Nashville Predators general manager David Poile placed a premium on replenishing his prospect pool over the last few years, almost certainly for a time like this.
Although he’s said he can spend to the cap if needed, Poile is tasked with finding a way to stretch his $9.26 million in cap space to cover Yakov Trenin’s new contract — likely in the neighborhood of $2 million — plus add second- and fourth-line forwards without eating up every dollar of cap space heading into the 2023 season, when Tanner Jeannot, Alex Carrier and Dante Fabbro all need new contracts and will likely command sizeable raises.
One cost-effective measure the Predators could explore is filling their fourth-line opening through an internal promotion from the AHL. Below are three rookies who could find their way onto Nashville’s roster at some point during the 2022-23 season:
It feels like Afanasyev has been the star of development camp for the last three years. His first season with the Milwaukee Admirals wasn’t anything overly impressive — 12 goals, 33 points in 74 games — but he’s a natural scorer with a big body (6-foot-4, 205 pounds) and a strong power game.
Afanasyev can be effective off the rush, but he excels at screening goalies in front of the net and chipping in goals in the greasy areas the Predators have been missing since trading Viktor Arvidsson a season ago.
Predators head coach John Hynes said last year that Afanasyev, who was a standout during the preseason, nearly made the Predators opening night roster out of camp. The sense among those around the Predators is that Afanasyev is NHL-ready and he should have dibs on being the first AHL call up.
“He's a big, strong, fast highly-competitive player that has a scoring touch and he really made a good run,” Hynes said of Afanasyev in October. “He's a guy that's not too far off."
Parssinen’s climb through the ranks of Nashville’s prospect pool essentially came out of nowhere. A seventh-round pick in 2019, the 6-foot-2 Finn has made significant strides each of the last two years in SM-Liiga, tallying 17 goals and 75 points in 96 combined games.
Parssinen plays a compact game and is difficult to move off the puck. He uses his smooth skating and elusiveness with the puck to keep defenders at bay. Think Miika Salomaki’s physicality with Craig Smith’s offensive skillset. During development camp, he’s looked to be the most NHL-ready prospect not named Egor Afanasyev.
If the Predators prefer to fill their fourth line with an internal promotion, Parssinen could make more sense than Afansyev because of the physicality and tenacity he brings to the table.

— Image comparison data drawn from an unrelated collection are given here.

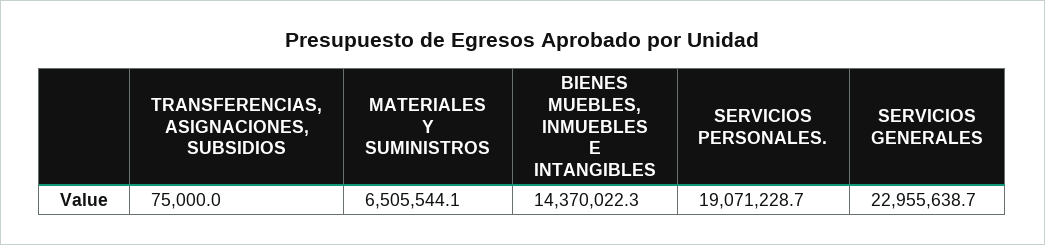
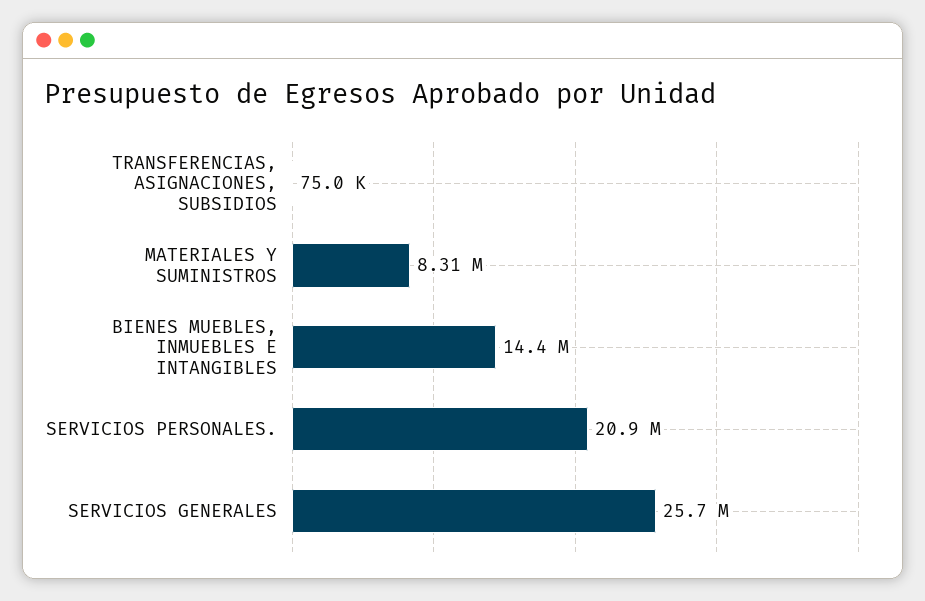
  {
    "TRANSFERENCIAS, ASIGNACIONES, SUBSIDIOS": 75000,
-   "MATERIALES Y SUMINISTROS": 6505544.1,
+   "MATERIALES Y SUMINISTROS": 8310000,
    "BIENES MUEBLES, INMUEBLES E INTANGIBLES": 14370022.3,
-   "SERVICIOS PERSONALES.": 19071228.7,
+   "SERVICIOS PERSONALES.": 20900000,
-   "SERVICIOS GENERALES": 22955638.7
+   "SERVICIOS GENERALES": 25700000
  }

The 20-year-old forward likely won’t challenge for a spot on the opening night roster, but if his OHL production translates to the AHL, Evangelista could be an injury or mid-season call up to provide a scoring punch.
Many parts of his game have stood out during development camp — his stick handling, creativity, puck possession and a deadly accurate wrist shot — but he still needs to add some muscle to his 5-foot-11, 165-pound frame if he wants to compete against NHL talent.
The biggest question about Evangelista is how much time will it take him to build confidence and handle the step up in competition in the AHL?
“I think I have more confidence than your typical 19- or 20-year-old just because of that year I got to play [with the] Chicago [Wolves in the AHL] in the COVID year” Evangelista said. “… The size, skill and speed at the next level is a really big jump. It’s kind of similar going from minor hockey to junior, I kind of felt the same way — I was a little bit behind in terms of my physical maturity and speed playing the game. Now that I’ve got that little taste, I kind of know what to expect and I’ll be better prepared going in this time around.”